## ÉNONCÉ
Recopiez à l'identique, dans le passage ci-dessous sur la pandémie et les approvisionnements, tout ce qui va de « En France, le » jusqu'à « écosystème au Maroc. » inclus.

══ PASSAGE À EXAMINER ══

Cette pandémie a augmenté significativement les risques liés à la logistique et aux approvisionnements pour les commodités, l’alimentation et les équipements fournitures de protection sanitaire.
En France, le sujet de la relocalisation et du made in France monte en puissance. Est-ce que ce type de réflexion a cours au Maroc ? Comment favorisez-vous votre écosystème ?
Un siècle après la grippe espagnole de 1919, cette nouvelle pandémie souligne la criticité de sécuriser les approvisionnements au niveau national. En effet, garantir les besoins des populations est devenu un enjeu de souveraineté économique et cela passe effectivement par des stratégies achats et supply chain en lien avec les politiques économiques. Les directeurs achats se doivent d’être en première ligne pour opérationnaliser les enjeux de la préférence nationale en lien avec des politique achats qui consistent à faire émerger et développer un écosystème au Maroc.

═══
══ DONNÉES DE L'EXERCICE ══

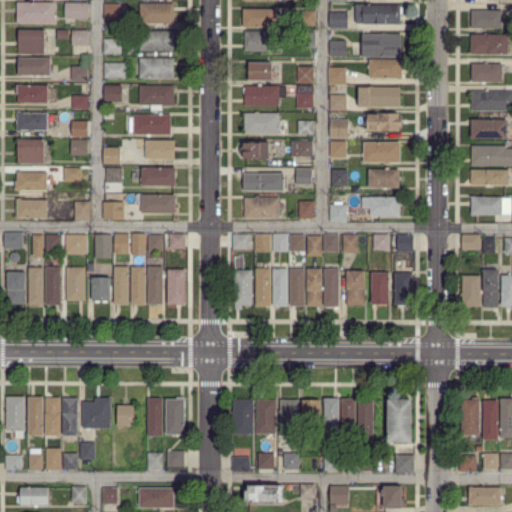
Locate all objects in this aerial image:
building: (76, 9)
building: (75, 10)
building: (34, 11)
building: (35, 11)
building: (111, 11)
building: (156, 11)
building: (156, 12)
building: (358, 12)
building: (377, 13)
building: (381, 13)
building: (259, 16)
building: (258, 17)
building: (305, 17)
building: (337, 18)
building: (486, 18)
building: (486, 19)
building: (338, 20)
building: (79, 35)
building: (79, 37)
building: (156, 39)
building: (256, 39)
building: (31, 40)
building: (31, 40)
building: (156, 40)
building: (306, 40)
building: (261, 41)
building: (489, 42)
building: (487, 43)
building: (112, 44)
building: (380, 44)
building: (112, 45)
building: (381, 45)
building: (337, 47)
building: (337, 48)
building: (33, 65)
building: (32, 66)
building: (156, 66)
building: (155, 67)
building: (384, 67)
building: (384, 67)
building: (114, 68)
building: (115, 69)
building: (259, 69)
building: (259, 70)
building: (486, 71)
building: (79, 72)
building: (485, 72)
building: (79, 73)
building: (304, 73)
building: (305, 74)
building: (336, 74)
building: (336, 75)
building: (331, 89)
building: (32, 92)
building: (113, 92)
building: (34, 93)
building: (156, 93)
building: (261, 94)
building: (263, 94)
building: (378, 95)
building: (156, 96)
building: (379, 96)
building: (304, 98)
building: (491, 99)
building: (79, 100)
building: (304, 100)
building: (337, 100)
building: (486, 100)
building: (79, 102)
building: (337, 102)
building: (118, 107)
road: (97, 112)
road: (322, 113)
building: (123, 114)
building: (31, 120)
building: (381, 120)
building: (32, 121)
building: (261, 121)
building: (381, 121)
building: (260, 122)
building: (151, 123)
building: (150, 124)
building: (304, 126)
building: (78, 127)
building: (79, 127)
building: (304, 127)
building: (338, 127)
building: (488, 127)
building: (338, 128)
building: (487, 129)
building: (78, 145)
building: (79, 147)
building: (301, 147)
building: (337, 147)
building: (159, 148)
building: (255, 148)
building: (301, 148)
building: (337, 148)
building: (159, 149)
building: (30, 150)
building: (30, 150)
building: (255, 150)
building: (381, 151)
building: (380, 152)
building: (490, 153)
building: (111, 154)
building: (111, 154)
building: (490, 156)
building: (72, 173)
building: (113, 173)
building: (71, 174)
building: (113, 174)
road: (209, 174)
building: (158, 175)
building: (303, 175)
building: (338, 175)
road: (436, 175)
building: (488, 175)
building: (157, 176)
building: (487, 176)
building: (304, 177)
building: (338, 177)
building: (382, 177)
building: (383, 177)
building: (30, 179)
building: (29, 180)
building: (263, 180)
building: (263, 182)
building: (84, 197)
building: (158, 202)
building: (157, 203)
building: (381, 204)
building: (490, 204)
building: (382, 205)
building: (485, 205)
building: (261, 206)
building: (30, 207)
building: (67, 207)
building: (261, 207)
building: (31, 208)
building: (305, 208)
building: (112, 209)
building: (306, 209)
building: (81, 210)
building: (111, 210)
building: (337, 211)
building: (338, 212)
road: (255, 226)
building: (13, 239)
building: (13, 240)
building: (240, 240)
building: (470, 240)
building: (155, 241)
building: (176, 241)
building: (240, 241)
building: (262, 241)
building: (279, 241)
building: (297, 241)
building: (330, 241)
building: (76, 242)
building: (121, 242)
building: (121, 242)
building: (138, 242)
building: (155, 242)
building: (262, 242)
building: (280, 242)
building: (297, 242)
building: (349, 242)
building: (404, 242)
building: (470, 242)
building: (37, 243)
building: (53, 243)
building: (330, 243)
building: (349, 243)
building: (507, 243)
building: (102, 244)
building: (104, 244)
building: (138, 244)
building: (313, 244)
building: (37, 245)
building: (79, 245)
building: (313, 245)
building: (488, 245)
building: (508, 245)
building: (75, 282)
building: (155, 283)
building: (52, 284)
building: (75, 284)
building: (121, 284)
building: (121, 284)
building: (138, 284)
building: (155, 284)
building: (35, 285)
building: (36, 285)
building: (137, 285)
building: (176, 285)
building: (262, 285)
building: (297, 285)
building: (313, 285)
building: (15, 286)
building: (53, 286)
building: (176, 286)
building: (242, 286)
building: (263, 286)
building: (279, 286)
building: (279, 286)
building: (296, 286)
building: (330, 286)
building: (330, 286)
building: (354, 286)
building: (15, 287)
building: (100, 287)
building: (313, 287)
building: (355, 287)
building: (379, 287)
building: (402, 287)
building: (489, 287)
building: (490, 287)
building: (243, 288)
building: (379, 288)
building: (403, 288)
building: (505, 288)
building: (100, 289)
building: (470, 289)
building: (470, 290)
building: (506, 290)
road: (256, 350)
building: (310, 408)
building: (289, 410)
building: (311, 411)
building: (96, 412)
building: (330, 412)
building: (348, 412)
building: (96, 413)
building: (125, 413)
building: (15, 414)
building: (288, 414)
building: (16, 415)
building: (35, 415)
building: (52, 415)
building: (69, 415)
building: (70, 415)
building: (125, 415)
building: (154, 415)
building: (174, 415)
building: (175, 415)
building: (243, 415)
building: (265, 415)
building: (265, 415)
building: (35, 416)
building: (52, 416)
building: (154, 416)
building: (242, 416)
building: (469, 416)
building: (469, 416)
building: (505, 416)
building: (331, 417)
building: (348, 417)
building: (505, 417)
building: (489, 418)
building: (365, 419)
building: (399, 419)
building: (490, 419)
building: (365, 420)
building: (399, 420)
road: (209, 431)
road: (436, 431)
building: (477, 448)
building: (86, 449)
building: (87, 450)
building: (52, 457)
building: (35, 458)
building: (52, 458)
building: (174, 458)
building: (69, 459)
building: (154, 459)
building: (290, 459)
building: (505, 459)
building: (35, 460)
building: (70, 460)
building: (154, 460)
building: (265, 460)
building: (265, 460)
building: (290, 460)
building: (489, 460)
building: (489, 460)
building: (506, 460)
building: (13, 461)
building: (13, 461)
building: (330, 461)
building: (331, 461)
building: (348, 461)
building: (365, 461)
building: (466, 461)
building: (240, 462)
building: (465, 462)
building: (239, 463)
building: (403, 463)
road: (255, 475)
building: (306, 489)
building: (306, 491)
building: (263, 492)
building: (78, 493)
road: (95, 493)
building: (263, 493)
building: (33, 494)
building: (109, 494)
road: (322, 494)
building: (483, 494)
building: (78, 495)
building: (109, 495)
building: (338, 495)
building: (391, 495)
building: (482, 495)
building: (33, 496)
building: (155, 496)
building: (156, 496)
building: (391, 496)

═══

## RÉPONSE ATTENDUE
En France, le sujet de la relocalisation et du made in France monte en puissance. Est-ce que ce type de réflexion a cours au Maroc ? Comment favorisez-vous votre écosystème ?
Un siècle après la grippe espagnole de 1919, cette nouvelle pandémie souligne la criticité de sécuriser les approvisionnements au niveau national. En effet, garantir les besoins des populations est devenu un enjeu de souveraineté économique et cela passe effectivement par des stratégies achats et supply chain en lien avec les politiques économiques. Les directeurs achats se doivent d’être en première ligne pour opérationnaliser les enjeux de la préférence nationale en lien avec des politique achats qui consistent à faire émerger et développer un écosystème au Maroc.